Il se pose sur les Variations pour une porte et un soupir. Une œuvre concertante de 1963, plus tard improvisée par le Ballet Béjart, pièce qui grince, chargée de verrous mal huilés. «J'ai essayé de me faire discret sur la musique de Pierre Henry. Je lui ai envoyé une cassette avec mes premières tentatives. Il était catastrophé. Il voulait quelque chose de plus rock, que je bouscule sa musique.» Retour à la trompette, aux pédales de distorsion. Truffaz apprend à démonter les tours. Mettre à bas les belles architectures numériques d'un octogénaire anarchiste. La clé est là.
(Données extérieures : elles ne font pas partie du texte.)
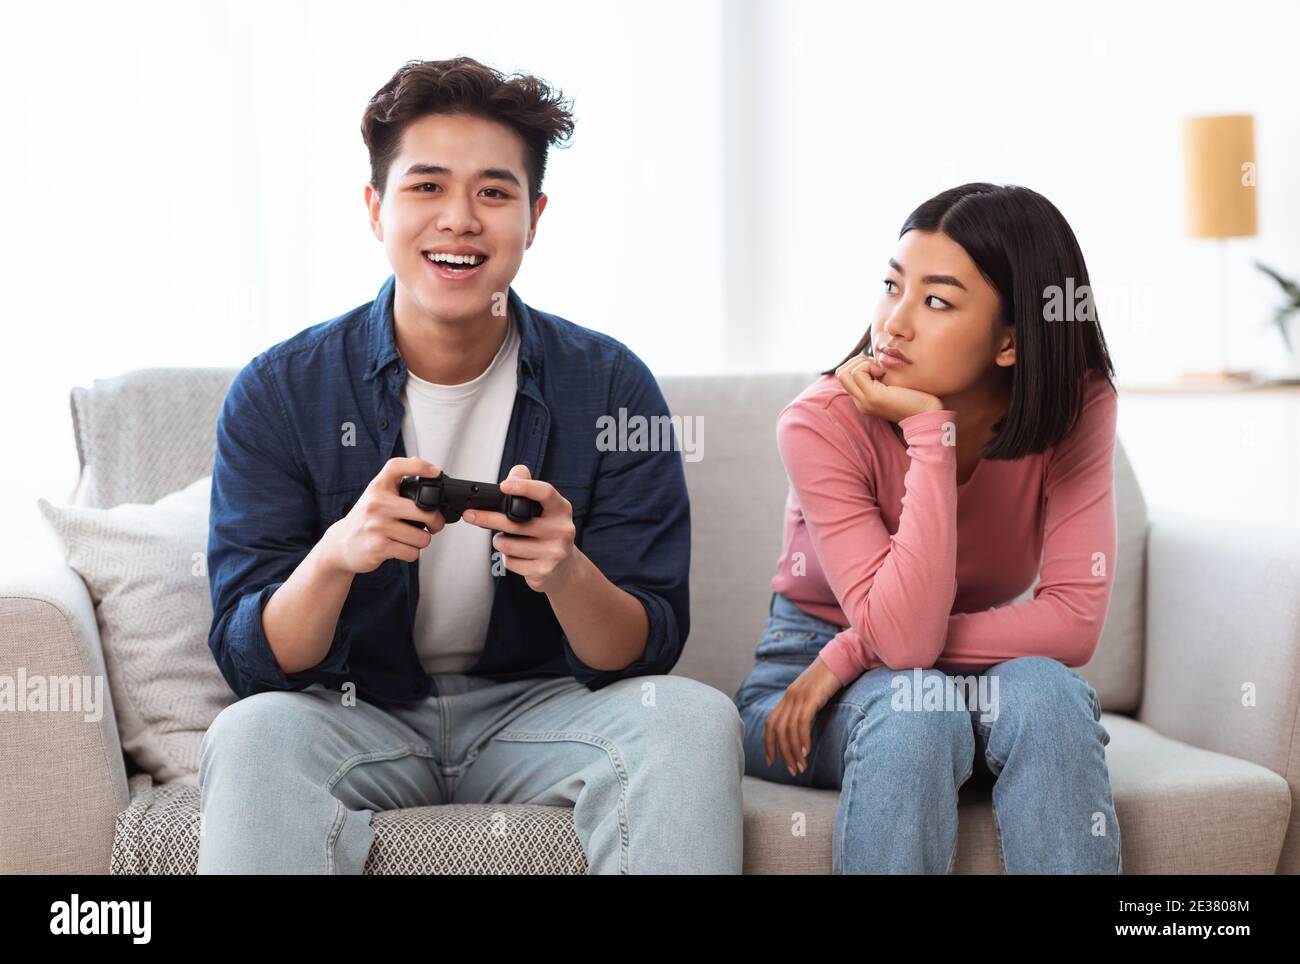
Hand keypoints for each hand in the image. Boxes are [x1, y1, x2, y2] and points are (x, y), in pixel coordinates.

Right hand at [321, 457, 446, 574]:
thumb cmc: (364, 520)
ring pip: (422, 537)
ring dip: (421, 542)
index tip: (435, 472)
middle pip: (425, 512)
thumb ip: (396, 483)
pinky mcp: (378, 547)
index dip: (419, 466)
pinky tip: (401, 548)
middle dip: (436, 523)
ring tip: (410, 538)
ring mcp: (377, 525)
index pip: (396, 467)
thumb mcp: (376, 496)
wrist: (341, 545)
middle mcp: (376, 503)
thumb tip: (424, 466)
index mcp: (377, 487)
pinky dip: (411, 553)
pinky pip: (412, 552)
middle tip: (433, 525)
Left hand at [461, 464, 576, 592]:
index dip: (523, 487)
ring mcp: (554, 552)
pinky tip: (517, 556)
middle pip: (515, 523)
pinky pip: (511, 562)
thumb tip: (513, 476)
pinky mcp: (544, 570)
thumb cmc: (548, 532)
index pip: (544, 492)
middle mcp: (561, 529)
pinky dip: (507, 559)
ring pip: (508, 545)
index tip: (503, 486)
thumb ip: (529, 487)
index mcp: (561, 509)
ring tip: (505, 540)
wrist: (564, 568)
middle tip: (470, 514)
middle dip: (488, 518)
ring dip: (499, 541)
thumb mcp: (545, 508)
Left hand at [764, 657, 845, 775]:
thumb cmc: (831, 679)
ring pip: (789, 730)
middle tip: (792, 771)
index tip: (771, 761)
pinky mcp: (811, 697)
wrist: (842, 658)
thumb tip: (804, 729)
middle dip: (782, 753)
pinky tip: (807, 752)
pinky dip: (802, 739)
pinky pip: (802, 723)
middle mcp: (789, 697)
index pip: (770, 723)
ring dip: (793, 751)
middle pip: (777, 730)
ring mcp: (799, 696)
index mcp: (788, 697)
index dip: (768, 744)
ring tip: (801, 767)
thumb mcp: (813, 695)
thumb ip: (806, 709)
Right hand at [836, 352, 944, 423]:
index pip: (845, 376)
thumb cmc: (917, 397)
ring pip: (844, 373)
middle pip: (840, 373)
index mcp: (864, 399)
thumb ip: (880, 376)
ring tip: (879, 369)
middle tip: (877, 366)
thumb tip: (874, 358)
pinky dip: (868, 366)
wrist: (928, 414)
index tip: (878, 367)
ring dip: (861, 363)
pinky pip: (857, 373)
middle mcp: (860, 402)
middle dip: (857, 362)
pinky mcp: (873, 397)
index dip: (858, 365)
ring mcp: (865, 401)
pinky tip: (883, 372)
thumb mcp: (893, 384)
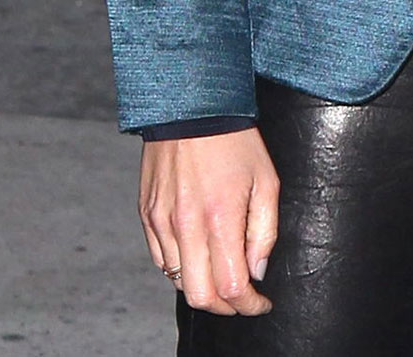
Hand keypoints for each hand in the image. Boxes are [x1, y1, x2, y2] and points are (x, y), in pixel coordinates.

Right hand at [139, 129, 278, 316]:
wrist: (190, 105)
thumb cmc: (234, 140)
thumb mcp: (266, 180)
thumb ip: (265, 231)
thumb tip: (257, 271)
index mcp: (220, 218)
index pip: (232, 287)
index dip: (250, 305)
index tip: (261, 302)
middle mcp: (186, 226)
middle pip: (200, 297)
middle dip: (226, 308)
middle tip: (242, 298)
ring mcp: (161, 222)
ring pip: (178, 281)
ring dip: (203, 286)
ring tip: (222, 270)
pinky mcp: (146, 215)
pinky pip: (161, 260)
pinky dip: (181, 268)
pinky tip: (198, 253)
Truffaz pourrait se laisser porter par le triomphe de son groupe personnel, cette vague de jazz électrisé qui le nourrit. Il s'ennuierait. «Ces collaborations sont le sel et le piment de mon parcours. Elles exigent de moi que j'aille plus loin.» Une vigilance, au fond. Ne pas résumer le son à un savoir-faire.
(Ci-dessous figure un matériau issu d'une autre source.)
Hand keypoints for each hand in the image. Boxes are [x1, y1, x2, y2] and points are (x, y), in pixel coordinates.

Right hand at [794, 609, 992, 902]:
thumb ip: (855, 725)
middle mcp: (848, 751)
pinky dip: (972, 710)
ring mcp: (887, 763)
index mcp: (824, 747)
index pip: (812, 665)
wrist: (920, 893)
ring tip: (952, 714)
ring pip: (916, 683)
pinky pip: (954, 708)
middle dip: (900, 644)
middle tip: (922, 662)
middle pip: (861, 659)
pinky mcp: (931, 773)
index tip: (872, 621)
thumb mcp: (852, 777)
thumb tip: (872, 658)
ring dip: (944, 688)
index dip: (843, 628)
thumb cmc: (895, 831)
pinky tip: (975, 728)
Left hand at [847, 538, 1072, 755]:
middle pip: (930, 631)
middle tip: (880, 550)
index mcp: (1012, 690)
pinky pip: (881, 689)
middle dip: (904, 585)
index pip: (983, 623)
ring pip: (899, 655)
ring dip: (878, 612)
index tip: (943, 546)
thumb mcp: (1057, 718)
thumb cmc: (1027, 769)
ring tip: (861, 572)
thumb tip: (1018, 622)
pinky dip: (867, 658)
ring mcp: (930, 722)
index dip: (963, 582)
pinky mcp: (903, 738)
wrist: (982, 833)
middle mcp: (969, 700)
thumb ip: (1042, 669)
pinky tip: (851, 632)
Comme avec Christophe, «un copain». Ils ont enregistré chacun sur leurs albums respectifs. Le blond lunaire des «Mots bleus» qui n'a jamais rien préparé mais encourt le moment. Ils se sont rencontrés sur des non-dits, une poétique du sourire en coin, un doute permanent. Chez Christophe, tout commence quand tout cesse ailleurs. Truffaz l'a compris, cette nuit de studio où le chanteur n'avait pas encore écrit son texte. Des phrases sans préméditation, récit automatique. «Il y a chez lui un investissement dans le chant que je retrouve chez très peu d'êtres. On passe du temps dans son appartement-musée, avant de faire quoi que ce soit.» Truffaz, lui, vit en Bourgogne. Une maison trop grande, «avec une cheminée». Un espace plus zen qu'encombré. Où il lit Victor Hugo, Revel et son fils de moine bouddhiste, et le romancier américain Robert Penn Warren dont le groupe de poètes s'appelait Les Fugitifs.

Un fantasme, celui de s'éclipser. On sent parfois chez Erik Truffaz le besoin de renoncer au jeu. Pas la musique, mais ce qui l'entoure. Palabres, réunions, chambres d'hôtel. Et puis cette critique qui lui reproche d'être trop jazz, pas assez jazz. «Les puristes me font l'effet des racistes, des nationalistes, tous ceux qui excluent.» On s'était fait à l'idée qu'Erik Truffaz avait réussi. En réalité, il se découvre.